Pescador experiente, há 12 anos Neves resgatou o arrasto de beira de praia na Barra, onde a maior parte dos pescadores capturam a tainha com embarcações motorizadas. “Tem peixe pra todo mundo do artesanal. A ‘naba’ mesmo é a pesca industrial, depois que diminuiu a sardinha eles foram para a tainha por conta do alto valor da ova”, explica.
Neves lembra que a pesca artesanal é uma atividade comunitária. Na parelha de rede da Barra ele divide o pescado com outros 26 pescadores. "Ai sempre tem mais um ou outro que ajuda a puxar a rede e no fim de ml peixe 300 é distribuído assim, na praia mesmo", conta.
Este ano, o Ministério da Agricultura liberou 150 licenças para canoas a remo. Pelo menos outras 150 que estavam habituadas a entrar no mar nesta época do ano ficaram de fora depois que os pontos de pesca passaram a ser georreferenciados e delimitados fisicamente com boias.
Saulo, Elenir e Márcio, da parelha de rede do Getílio e Neco aguardam o vento virar pra armar o cerco - Marco Santiago
Piratas da tainha são inimigos do pescador regular
Entre tanto peixe que já abastece o mercado local e faz a felicidade das famílias manezinhas, um episódio protagonizado no último domingo (14) na praia do Campeche entristeceu todos os envolvidos na pesca da tainha. A confusão protagonizada no Campeche, que acabou com a apreensão de 720 tainhas pela Polícia Militar Ambiental, trouxe à tona uma prática recorrente, mas pouco falada, que é a pesca irregular.
No caso do Campeche, a apreensão se deu depois de um desentendimento entre as embarcações da parelha de rede do Chico Doca com o pessoal do Nem. Num acordo interno, as duas embarcações fariam revezamento para fazer o cerco, mas a embarcação do Nem só tem autorização para sair de segunda, ou seja, somente depois que a primeira canoa faz o cerco é que poderia ter entrado no mar.

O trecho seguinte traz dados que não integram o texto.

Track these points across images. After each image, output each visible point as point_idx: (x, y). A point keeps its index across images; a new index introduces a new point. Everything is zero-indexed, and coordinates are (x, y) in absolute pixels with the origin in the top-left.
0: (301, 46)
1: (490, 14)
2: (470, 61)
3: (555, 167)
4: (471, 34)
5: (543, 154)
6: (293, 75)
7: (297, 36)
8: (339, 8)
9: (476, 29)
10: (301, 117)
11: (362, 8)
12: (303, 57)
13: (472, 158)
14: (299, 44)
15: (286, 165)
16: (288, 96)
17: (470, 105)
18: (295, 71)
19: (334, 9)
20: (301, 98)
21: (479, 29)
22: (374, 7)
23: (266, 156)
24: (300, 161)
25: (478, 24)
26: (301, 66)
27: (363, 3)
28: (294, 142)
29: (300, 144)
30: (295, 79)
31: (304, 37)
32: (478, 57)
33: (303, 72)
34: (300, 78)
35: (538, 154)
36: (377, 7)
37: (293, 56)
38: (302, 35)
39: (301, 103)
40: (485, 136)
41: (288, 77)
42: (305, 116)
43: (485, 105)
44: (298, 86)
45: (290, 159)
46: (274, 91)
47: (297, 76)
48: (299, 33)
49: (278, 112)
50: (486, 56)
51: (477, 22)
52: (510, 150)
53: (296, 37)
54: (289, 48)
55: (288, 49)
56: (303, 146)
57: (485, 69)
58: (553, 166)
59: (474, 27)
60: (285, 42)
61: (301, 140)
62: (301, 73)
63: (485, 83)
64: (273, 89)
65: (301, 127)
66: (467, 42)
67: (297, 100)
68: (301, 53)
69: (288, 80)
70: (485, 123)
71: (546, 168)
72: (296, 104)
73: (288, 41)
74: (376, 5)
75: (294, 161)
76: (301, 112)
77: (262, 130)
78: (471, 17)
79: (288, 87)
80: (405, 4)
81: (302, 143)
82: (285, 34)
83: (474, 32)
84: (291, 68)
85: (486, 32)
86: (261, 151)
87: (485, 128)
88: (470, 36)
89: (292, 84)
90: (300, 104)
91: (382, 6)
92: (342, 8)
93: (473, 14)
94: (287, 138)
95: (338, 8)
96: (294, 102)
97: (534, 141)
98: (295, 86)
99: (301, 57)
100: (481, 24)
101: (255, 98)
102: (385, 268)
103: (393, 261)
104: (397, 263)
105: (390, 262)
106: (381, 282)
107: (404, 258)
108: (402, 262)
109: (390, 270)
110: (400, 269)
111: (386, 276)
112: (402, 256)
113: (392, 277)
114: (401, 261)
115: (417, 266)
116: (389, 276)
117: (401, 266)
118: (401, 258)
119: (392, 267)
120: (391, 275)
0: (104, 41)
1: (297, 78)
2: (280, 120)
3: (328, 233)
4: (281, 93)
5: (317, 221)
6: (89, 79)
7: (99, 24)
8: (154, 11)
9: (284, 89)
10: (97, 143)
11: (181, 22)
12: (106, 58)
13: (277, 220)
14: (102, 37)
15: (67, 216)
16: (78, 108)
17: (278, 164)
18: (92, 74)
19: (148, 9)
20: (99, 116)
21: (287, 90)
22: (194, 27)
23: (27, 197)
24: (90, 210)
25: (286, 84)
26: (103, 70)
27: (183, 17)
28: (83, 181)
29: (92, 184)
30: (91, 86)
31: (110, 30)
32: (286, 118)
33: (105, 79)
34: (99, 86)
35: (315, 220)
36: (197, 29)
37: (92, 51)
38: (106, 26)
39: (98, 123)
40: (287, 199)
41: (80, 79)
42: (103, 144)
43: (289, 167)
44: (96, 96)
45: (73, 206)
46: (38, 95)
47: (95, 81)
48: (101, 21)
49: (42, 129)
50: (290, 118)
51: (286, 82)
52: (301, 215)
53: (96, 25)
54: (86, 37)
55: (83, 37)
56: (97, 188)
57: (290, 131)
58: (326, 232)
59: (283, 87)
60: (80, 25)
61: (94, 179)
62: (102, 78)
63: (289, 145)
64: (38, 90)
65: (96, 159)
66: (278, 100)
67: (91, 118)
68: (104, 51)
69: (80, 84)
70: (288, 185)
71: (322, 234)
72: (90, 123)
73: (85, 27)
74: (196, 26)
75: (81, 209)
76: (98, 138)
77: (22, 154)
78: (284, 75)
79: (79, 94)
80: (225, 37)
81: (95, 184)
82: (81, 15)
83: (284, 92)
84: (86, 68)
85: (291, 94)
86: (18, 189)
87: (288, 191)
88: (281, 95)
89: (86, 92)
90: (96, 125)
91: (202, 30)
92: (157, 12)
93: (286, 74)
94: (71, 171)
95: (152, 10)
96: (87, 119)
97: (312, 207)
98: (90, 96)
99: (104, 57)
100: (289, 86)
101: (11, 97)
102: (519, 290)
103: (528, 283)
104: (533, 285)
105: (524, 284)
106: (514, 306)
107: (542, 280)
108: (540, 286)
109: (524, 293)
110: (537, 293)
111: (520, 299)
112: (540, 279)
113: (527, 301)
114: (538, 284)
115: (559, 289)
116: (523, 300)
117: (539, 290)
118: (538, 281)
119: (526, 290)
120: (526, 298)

No entanto, o acordo interno não era unanimidade entre todos os envolvidos. Os peixes apreendidos foram doados.
Já na noite domingo, segundo pescadores, um bote motorizado cercou em torno de mil peixes na Barra da Lagoa. Na tarde de segunda (16), a Polícia Militar Ambiental apreendeu outra embarcação em Balneário Camboriú sem licença para pesca da tainha. Isso sem contar as inúmeras denúncias que acabam não sendo flagradas devido à velocidade como agem os irregulares.
Diante da situação, os pescadores associados à Appaecsc (Associação dos Pescadores Profissionais Artesanais de Emalhe Costeiro de Santa Catarina) se comprometeram junto aos órgãos de fiscalização de não se lançarem ao mar sem licenças. Quem fizer será expulso da associação. Além disso, a corrente de pescadores está mais atuante nas denúncias aos órgãos de fiscalização. “Tem que denunciar isso, porque não é certo. O próprio pescador quer se habituar ao regime regrado, mas tem uns perversos”, diz Laurentino Benedito Neves.
Passado o desentendimento do fim de semana, a segunda-feira foi de reflexão na praia do Campeche, segundo Saulo Inácio, 50. “Ainda não pegamos nada aqui, a maré está cheia, é bom pra ficar refletindo. Aqui no Campeche, agora, só dará tainha mesmo depois que esse vento virar”, afirma. Enquanto o barco Glória da parelha do Getúlio e Neco não vai ao mar, Saulo atualiza os demais companheiros das notícias que chegam via Whatsapp. "Pessoal do Santa Marta [Farol de Santa Marta] tem matado algumas, mas não muita coisa!", avisa.